I have the brush set too. It's very useful and working relatively good on the 32s.

However, I would recommend you to buy a bigger brush as well. You can work with it much faster. Use the OEM brushes on the edges of the spokes where they are attached to the wheel.

Something like these :










Trust me


----------



## Patrick (Dec 23, 2001)

The parts department manager also mentioned some type of wheel wax that BMW has been looking into to cure the "brake dust issue"; have you heard about this?

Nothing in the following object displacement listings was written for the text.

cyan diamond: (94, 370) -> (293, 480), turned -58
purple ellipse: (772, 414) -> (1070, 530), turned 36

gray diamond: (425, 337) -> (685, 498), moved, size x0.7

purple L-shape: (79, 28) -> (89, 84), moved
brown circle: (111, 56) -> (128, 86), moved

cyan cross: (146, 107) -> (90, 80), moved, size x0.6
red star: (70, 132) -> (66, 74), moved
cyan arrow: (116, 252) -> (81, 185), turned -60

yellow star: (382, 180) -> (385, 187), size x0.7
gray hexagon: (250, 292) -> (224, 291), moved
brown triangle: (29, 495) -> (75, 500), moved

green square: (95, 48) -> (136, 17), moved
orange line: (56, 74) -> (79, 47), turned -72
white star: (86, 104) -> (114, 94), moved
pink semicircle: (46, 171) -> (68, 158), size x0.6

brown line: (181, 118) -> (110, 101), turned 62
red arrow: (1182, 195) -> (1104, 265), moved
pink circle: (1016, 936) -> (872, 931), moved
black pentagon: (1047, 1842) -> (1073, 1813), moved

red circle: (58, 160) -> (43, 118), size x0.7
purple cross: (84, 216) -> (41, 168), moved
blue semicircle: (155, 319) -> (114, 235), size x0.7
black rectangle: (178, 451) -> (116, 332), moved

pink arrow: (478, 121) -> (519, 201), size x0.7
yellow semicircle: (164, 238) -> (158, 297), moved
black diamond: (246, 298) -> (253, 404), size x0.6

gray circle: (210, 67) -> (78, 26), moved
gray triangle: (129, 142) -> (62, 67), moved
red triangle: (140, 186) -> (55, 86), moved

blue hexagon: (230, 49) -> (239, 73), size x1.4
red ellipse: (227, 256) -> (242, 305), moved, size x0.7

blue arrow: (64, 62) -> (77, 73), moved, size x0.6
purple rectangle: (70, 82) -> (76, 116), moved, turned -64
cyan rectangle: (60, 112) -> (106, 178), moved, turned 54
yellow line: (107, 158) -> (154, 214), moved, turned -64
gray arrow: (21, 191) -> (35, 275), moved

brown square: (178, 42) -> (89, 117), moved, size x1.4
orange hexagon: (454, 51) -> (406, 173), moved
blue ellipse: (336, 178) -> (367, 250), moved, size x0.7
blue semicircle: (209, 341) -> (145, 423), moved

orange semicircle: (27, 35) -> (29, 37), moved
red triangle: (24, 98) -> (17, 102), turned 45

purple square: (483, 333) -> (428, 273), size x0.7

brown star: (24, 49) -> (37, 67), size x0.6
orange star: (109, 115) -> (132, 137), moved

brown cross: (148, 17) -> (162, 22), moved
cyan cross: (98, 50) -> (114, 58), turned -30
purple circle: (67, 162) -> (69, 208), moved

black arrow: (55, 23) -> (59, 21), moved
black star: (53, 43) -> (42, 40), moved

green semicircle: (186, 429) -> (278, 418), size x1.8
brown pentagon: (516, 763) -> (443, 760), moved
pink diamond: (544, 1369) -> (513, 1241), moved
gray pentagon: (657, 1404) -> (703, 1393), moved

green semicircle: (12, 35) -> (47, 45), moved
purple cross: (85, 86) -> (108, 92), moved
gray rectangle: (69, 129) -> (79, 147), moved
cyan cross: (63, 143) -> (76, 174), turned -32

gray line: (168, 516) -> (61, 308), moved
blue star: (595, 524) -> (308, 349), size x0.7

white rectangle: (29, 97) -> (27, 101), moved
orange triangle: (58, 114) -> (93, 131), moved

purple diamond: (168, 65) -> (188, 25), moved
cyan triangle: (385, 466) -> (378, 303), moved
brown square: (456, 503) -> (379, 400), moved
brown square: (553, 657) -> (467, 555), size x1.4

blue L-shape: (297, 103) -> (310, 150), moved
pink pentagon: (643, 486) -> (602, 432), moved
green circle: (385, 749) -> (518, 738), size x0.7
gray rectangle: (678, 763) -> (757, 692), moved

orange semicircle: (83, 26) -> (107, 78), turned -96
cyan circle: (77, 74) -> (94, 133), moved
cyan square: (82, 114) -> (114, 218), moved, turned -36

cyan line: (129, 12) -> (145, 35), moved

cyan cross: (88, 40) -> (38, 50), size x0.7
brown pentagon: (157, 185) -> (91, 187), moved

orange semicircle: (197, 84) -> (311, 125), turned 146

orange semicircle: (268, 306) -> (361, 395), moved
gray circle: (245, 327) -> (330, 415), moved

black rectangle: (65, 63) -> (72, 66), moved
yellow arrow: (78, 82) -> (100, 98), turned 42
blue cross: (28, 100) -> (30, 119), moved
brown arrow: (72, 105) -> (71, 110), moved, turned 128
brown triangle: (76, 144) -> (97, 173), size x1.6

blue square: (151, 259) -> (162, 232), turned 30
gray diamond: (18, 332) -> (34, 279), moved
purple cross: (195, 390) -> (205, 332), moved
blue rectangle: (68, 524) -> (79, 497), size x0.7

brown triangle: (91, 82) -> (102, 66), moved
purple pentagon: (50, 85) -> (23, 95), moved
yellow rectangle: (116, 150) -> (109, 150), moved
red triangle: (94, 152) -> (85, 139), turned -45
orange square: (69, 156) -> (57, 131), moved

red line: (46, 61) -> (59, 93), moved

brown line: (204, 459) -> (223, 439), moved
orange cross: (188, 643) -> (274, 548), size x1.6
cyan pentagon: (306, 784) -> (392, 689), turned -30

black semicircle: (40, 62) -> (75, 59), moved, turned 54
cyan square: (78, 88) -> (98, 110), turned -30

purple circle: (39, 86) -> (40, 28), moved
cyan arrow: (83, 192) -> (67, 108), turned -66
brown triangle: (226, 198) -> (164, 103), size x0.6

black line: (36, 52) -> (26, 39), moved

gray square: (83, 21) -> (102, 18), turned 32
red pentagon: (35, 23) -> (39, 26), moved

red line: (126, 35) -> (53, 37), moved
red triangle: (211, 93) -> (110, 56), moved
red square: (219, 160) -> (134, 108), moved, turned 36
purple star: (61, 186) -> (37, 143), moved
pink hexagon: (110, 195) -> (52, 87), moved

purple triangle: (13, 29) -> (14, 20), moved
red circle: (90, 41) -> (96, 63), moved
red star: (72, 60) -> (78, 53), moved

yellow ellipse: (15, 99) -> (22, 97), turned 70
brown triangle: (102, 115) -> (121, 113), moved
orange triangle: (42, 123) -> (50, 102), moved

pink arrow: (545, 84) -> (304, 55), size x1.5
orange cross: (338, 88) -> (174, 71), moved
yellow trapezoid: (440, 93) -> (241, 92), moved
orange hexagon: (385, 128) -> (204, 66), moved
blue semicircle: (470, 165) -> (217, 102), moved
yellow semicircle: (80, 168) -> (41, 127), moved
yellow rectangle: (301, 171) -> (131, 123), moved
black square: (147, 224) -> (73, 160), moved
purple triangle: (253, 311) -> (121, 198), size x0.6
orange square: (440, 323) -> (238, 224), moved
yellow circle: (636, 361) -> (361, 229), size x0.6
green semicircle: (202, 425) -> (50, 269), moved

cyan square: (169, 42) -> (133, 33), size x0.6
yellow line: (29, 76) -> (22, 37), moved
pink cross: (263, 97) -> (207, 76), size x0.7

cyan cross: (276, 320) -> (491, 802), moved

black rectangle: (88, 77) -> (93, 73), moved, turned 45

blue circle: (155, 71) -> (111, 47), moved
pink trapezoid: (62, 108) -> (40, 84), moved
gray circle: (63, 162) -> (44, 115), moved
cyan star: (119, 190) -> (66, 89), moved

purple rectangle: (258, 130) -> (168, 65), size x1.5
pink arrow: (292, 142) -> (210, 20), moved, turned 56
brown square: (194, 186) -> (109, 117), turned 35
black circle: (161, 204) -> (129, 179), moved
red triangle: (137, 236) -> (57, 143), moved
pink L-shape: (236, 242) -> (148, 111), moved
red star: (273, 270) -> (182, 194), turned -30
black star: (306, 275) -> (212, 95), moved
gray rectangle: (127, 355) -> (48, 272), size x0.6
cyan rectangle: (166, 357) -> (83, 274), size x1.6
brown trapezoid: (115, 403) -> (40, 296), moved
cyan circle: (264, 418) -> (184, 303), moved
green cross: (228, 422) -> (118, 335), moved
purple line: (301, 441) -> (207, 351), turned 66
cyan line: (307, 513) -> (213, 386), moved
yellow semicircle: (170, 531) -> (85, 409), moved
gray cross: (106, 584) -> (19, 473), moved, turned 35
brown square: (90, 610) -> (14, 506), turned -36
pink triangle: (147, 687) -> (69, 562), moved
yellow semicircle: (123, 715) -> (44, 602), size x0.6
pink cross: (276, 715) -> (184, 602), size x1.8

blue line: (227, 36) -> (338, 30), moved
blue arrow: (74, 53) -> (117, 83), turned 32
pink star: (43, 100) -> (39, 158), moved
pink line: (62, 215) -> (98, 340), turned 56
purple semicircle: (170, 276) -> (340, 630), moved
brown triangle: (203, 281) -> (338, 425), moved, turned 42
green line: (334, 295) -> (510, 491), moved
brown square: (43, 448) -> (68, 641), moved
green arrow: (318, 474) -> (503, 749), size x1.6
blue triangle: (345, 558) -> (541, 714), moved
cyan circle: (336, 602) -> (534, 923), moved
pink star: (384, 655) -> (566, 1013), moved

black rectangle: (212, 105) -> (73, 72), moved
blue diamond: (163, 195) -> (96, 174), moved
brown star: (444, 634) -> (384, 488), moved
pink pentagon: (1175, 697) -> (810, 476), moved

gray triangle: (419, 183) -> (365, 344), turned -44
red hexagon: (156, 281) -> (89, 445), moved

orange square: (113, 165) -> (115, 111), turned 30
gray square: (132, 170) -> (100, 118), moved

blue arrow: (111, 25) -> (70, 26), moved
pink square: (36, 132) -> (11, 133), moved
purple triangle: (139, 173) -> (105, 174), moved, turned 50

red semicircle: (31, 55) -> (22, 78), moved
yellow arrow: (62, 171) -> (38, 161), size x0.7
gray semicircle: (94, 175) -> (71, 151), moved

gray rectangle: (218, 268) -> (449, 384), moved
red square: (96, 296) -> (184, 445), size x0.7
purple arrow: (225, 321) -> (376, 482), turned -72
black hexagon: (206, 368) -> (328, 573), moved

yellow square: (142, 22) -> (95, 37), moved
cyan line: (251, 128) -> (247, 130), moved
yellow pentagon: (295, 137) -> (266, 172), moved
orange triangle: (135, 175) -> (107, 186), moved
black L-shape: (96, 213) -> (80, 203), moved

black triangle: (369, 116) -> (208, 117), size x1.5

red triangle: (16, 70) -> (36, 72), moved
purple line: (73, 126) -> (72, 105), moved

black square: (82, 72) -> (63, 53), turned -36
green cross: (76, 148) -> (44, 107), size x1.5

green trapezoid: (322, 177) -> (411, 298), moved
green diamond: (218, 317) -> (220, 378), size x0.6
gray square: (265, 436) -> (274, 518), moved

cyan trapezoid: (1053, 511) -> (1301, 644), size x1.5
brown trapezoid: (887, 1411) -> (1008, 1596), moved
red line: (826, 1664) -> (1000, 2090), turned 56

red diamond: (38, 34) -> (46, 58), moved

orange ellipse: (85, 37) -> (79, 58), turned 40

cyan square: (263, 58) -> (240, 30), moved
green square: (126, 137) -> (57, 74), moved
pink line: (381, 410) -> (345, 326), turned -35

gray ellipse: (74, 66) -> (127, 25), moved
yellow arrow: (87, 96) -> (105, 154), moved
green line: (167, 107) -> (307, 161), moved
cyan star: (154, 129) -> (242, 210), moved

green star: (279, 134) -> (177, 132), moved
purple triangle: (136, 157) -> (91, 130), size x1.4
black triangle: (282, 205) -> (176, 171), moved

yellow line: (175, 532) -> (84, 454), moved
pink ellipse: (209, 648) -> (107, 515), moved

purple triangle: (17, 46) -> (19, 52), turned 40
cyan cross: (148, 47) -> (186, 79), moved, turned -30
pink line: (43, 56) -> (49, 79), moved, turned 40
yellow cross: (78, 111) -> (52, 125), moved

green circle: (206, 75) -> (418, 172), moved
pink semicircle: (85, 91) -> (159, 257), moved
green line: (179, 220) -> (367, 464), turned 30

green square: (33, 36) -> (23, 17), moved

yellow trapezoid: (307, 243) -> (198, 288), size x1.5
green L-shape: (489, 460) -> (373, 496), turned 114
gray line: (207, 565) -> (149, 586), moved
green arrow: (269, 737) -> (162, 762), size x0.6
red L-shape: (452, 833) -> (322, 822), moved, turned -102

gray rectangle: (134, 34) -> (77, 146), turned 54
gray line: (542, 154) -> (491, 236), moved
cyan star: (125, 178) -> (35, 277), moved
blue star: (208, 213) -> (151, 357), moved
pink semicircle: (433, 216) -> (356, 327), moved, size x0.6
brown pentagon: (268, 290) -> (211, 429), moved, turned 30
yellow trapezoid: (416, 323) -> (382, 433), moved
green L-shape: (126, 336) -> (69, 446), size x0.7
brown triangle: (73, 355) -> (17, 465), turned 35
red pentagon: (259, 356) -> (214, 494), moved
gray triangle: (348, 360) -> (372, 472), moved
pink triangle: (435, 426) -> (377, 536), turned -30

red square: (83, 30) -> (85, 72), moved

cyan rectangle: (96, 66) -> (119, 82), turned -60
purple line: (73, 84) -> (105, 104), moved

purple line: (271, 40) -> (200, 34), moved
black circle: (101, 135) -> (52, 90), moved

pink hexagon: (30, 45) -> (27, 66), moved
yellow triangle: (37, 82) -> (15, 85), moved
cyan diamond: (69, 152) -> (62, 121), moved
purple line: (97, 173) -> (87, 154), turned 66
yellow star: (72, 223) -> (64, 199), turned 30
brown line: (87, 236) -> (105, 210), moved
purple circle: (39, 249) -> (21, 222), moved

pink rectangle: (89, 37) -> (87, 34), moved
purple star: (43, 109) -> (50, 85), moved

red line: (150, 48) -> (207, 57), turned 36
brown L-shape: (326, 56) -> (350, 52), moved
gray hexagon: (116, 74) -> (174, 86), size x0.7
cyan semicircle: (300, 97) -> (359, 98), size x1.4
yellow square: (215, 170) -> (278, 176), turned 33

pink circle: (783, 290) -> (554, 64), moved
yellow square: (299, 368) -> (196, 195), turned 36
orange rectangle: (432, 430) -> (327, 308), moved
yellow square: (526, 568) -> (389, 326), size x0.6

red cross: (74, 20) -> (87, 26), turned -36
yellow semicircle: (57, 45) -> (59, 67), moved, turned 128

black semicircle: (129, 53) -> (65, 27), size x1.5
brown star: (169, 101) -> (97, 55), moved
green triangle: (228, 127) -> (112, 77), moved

Does the fact that I am getting *Brilliant Line * wheels make them any more or less difficult to keep clean? :dunno:

However, I don't really care. I enjoy those solemn moments spent twice a week cleaning my BMW!


----------



## Alex Baumann (Dec 19, 2001)

Patrick 520iAT said:


> *The parts department manager also mentioned some type of wheel wax that BMW has been looking into to cure the "brake dust issue"; have you heard about this?
> 
> Does the fact that I am getting Brilliant Line  wheels make them any more or less difficult to keep clean? :dunno:
> 
> However, I don't really care. I enjoy those solemn moments spent twice a week cleaning my BMW!  *


No, I haven't heard of any wheel wax or similar. I am using P21S wheel protector on the wheels, comes in a spray can. After cleaning the wheels, you spray it and sweep it with a clean cloth. It's working like a quick detailer spray. But won't help to fight the notorious BMW brake dust 

Brilliant line won't make them any less or more difficult to keep clean. Brilliant line refers to the paint. They are looking more like 'chrome' (but they are NOT) compared to the standard 32s.


----------



## Dr. Phil (Dec 19, 2001)

Alex Baumann said:


> *I have the brush set too. It's very useful and working relatively good on the 32s.
> 
> However, I would recommend you to buy a bigger brush as well. You can work with it much faster. Use the OEM brushes on the edges of the spokes where they are attached to the wheel.
> 
> ...


I like that idea, must buy some


----------